Gerald R. Ford's Remarks at the Opening of the Ford Museum's Saigon Staircase Exhibit, Grand Rapids Michigan

April 10, 1999

Thank you very much, Richard [Ford Library and Museum Director Richard Norton Smith]. This is a day of remembrance - and renewal. We remember past heroes, and we renew our hope that one day the people of Vietnam may enjoy the freedom that is every man's birthright. In that spirit, would you please join me in a silent prayer for all those who fought in a cause ennobled by their sacrifice....

Spring comes softly to west Michigan. In this season of new life and quickening possibilities, we have gathered to dedicate this staircase, which is all that remains of the former U.S. Embassy in Saigon. It has found a new home on the banks of the Grand River, thanks to the generosity of Fred Meijer and his family - whose name we give to the museum lobby in grateful recognition of their longstanding friendship and support. I would also like to acknowledge Secretary of State Madeleine Albright and her State Department colleagues, and the Gerald R. Ford Foundation and its chairman, Marty Allen, for all their help in preserving an important, if sobering, piece of 20th century history.

In recent days the civilized world has been horrified by the pictures coming out of Kosovo. We have drawn back in horror at what the diplomatic establishment calls ethnic cleansing, and we instinctively recognize as mass murder. Our hearts go out to the victims of a foreign dictator and his thuggish regime. It's a far cry from the mood prevailing in the spring of 1975. In their haste to consign an unpopular war to the history books, some Americans were all too willing to abandon those who had fought courageously at our side.

April 1975 was indeed the cruelest month. Even as Hanoi's armies poured south, I became the first President since Woodrow Wilson to meet with the Senate Foreign Relations Committee at the White House. My visitors were interested in one thing only - the immediate evacuation of all Americans in South Vietnam. One senator told me that to even try evacuating South Vietnamese refugees could involve us in a whole new war. Another pledged to vote whatever funds were needed to get Americans out - so long as the issue didn't become entangled with the question of our Vietnamese allies.

To me, such an attitude was unthinkable. To deliberately shut our doors to those fleeing a brutal dictatorship would add moral shame to military humiliation. It would have mocked the service of two and a half million Americans, and the supreme sacrifice of 58,209 who gave their lives so that a small land on the other side of the globe might somehow elude the grip of Communist tyranny. It would have repudiated the values we cherish as a nation of immigrants, and our longstanding tradition of providing refuge for the victims of religious, ethnic and political persecution.

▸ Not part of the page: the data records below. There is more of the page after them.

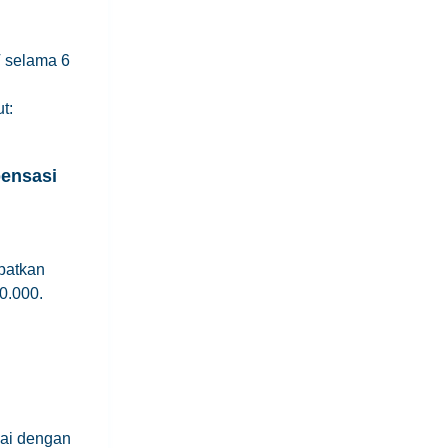
T selama 6
t:
pensasi
patkan
0.000.
uai dengan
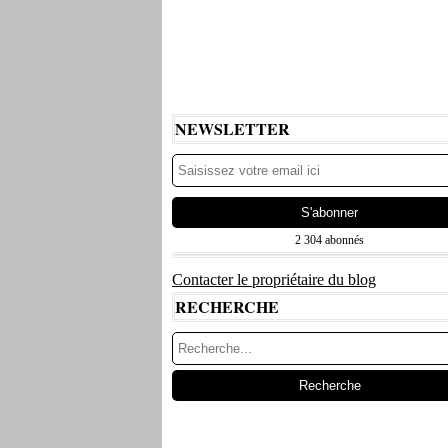
NEWSLETTER
2 304 abonnés
Contacter le propriétaire du blog
RECHERCHE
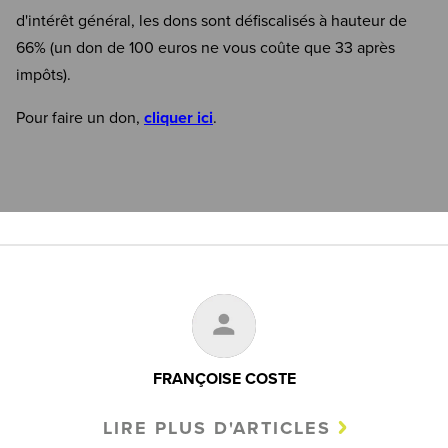
d'intérêt général, les dons sont défiscalisés à hauteur de
66% (un don de 100 euros ne vous coûte que 33 après
impôts).
Pour faire un don,
cliquer ici
.
FRANÇOISE COSTE
LIRE PLUS D'ARTICLES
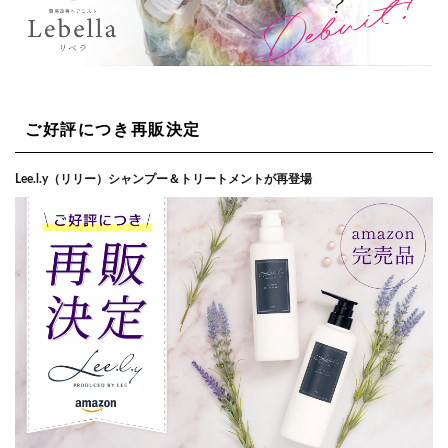
ご好評につき再販決定
Lee.l.y（リリー）シャンプー＆トリートメントが再登場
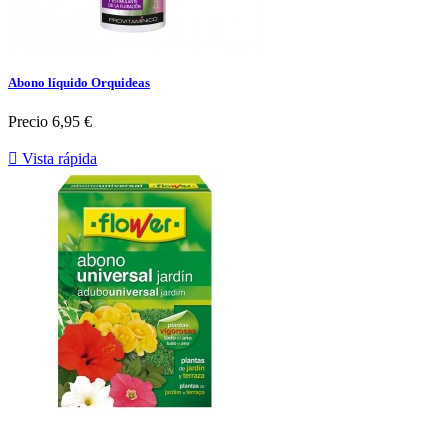
Abono líquido Orquideas
Precio
6,95 €

Vista rápida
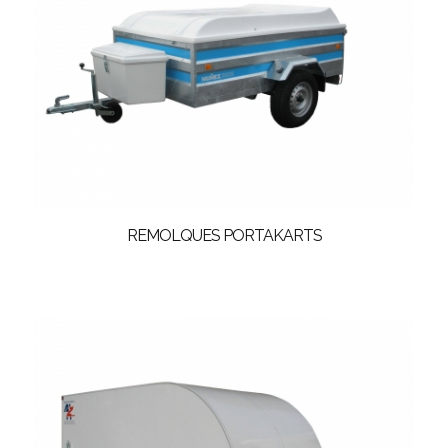
REMOLQUES PORTAKARTS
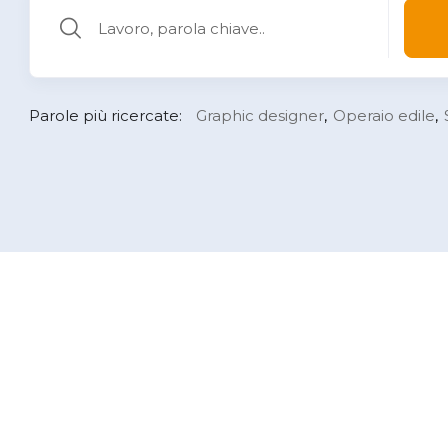
Parole più ricercate:
Graphic designer
Operaio edile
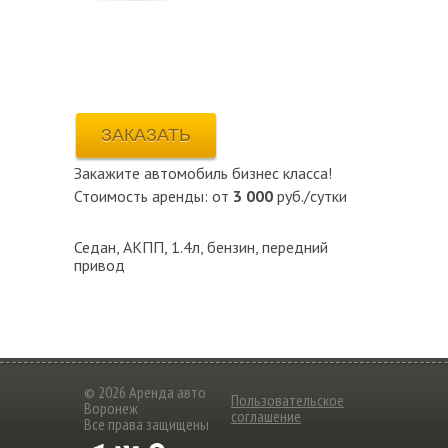
ЗАКАЗАТЬ
Закажите автомобиль бизнес класса!
Стоимость аренды: от
3 000
руб./сутки
Седан, АКПП, 1.4л, бензин, передний
привод
© 2026 Аренда авто
Пользовательское
Воронеж
соглашение
Все права защищены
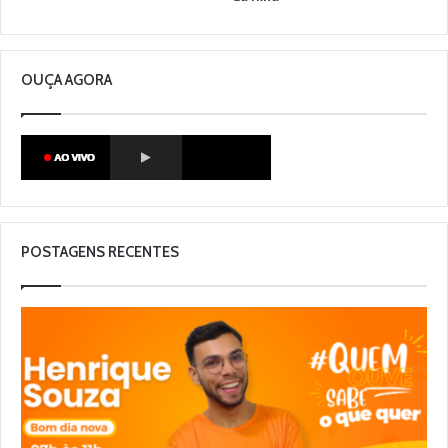
OUÇA AGORA
POSTAGENS RECENTES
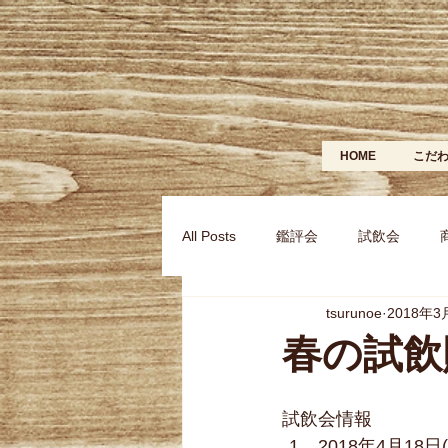
HOME
こだ
All Posts
鑑評会
試飲会
tsurunoe
2018年3
春の試飲
試飲会情報 
2018年4月18日(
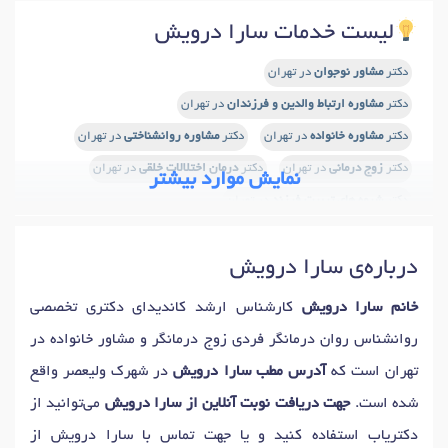
لیست خدمات سارا درویش
دکتر
مشاور نوجوان
در تهران
دکتر
مشاوره ارتباط والدین و فرزندان
در تهران
دکتر
مشاوره خانواده
در تهران
دکتر
مشاوره روانشناختی
در تهران
دکتر
زوج درمانی
در تهران
دکتر
درمان اختلالات خلقی
در تهران
نمایش موارد بیشتر
دکتر
شیوه های تربیت فرزند
در تهران
دکتر
تست پیش از ازدواج
در تهران
درباره‌ی سارا درویش
دکتر
آموزش مهارتهای زندگی
در تهران
دکتر
آموزش مهارتهای ارتباطی
در تهران
دکتر
مسائل نوجوانان
در تهران
خانم سارا درویش
کارشناس ارشد کاندیدای دکتری تخصصی
دکتر
درمان تحلیلی / روانکاوی
در تهران
دکتر
مدیریت خشم
در تهران
روانشناس روان درمانگر فردی زوج درمانگر و مشاور خانواده در
دکتر
اضطراب
در تهران
دکتر
رفتار درمانی
در تهران
تهران است که
آدرس مطب سارا درویش
در شهرک ولیعصر واقع
دکتر
مشاوره طلاق
در تهران
دکتر
سوء استفاده عاطفی
در تهران
شده است.
جهت دریافت نوبت آنلاین از سارا درویش
می‌توانید از
دکتر
حل تعارض ازدواج
در تهران
دکتر
مشاوره قبل ازدواج
در تهران
دکتریاب استفاده کنید و یا جهت تماس با سارا درویش از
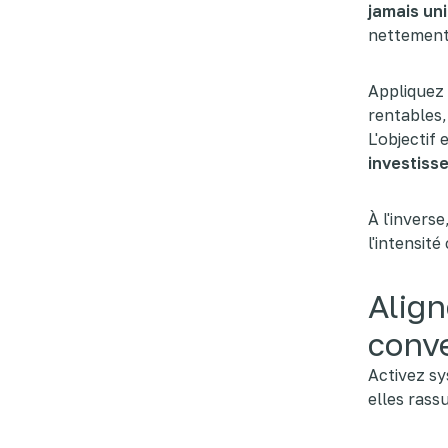
jamais un
nettement
Appliquez
rentables,
L'objectif 
investiss
À l'inverse
l'intensit
Alig
conve
Activez sy
elles rassu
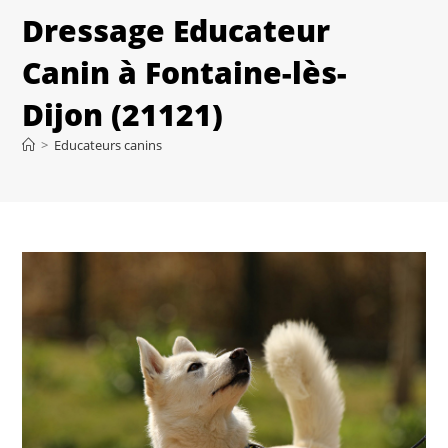
Dressage Educateur
Canin à Fontaine-lès-
Dijon (21121)
>
Educateurs canins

In the end, we were able to mobilize public opinion and help resettle over 130,000 Vietnamese refugees, including Mr. Le and others in this audience. In the intervening years, you have greatly enriched our society, even as you have struggled to preserve your own traditions in a world few of us could have imagined in 1975. The passage of time has not dulled the ache of those days, the saddest of my public life. I pray that no future American president is ever faced with the grim options that confronted me as the military situation on the ground deteriorated ... mediating between those who wanted an early exit and others who would go down with all flags flying ... running a desperate race against the clock to rescue as many people as we could before enemy shelling destroyed airport runways ... followed by the heartbreaking realization that, as refugees streamed out onto those runways, we were left with only one alternative - a final evacuation by helicopter from the roof of the U.S. Embassy.

We did the best we could. History will judge whether we could have done better. Inevitably some will question the wisdom of official policy. Yet no one can doubt the idealism of those brave helicopter pilots who flew non-stop missions for 18 hours, dodging relentless sniper fire to land on an embassy roof illuminated by nothing more than a 35 mm slide projector. They are the true heroes. Thanks to them, the pain of that long ago April is salved by the pride of so many Vietnamese-Americans who have carved out new lives in a new land.

A quarter century after Operation Frequent Wind concluded, I still grieve over those we were unable to rescue. I still mourn for 2500 American soldiers who to this day remain unaccounted for. Yet the passage of time brings with it a fresh perspective. No doubt each visitor will interpret this staircase and its historical significance for himself. For many, it was both a way out of a nightmare - and a doorway into something incomparably better. To some it will always be seen as an emblem of military defeat.

For me, however, it is a monument of hope and not despair. For it symbolizes man's undying desire to be free. Ernest Hemingway once declared that human beings are not made for defeat. Man can be destroyed, he wrote, but he can never be defeated. What applies to individuals holds equally true for nations. There is more to a nation than its soil, its cities, its wealth, or even its government. There is a soul in a great people. It is steeled in their sufferings. They may be occupied by foreign armies. They may be temporarily enslaved. They may be economically impoverished. But the soul of a great people cannot be crushed.

Today the Ford Museum assumes stewardship of the Saigon staircase in the name of such a people. It is my hope that one day it may be returned to a Vietnam that is free. Until then, let us remember the millions of brave men and women - Vietnamese and Americans - who fought a common foe with uncommon valor. May God bless you and them, now and always.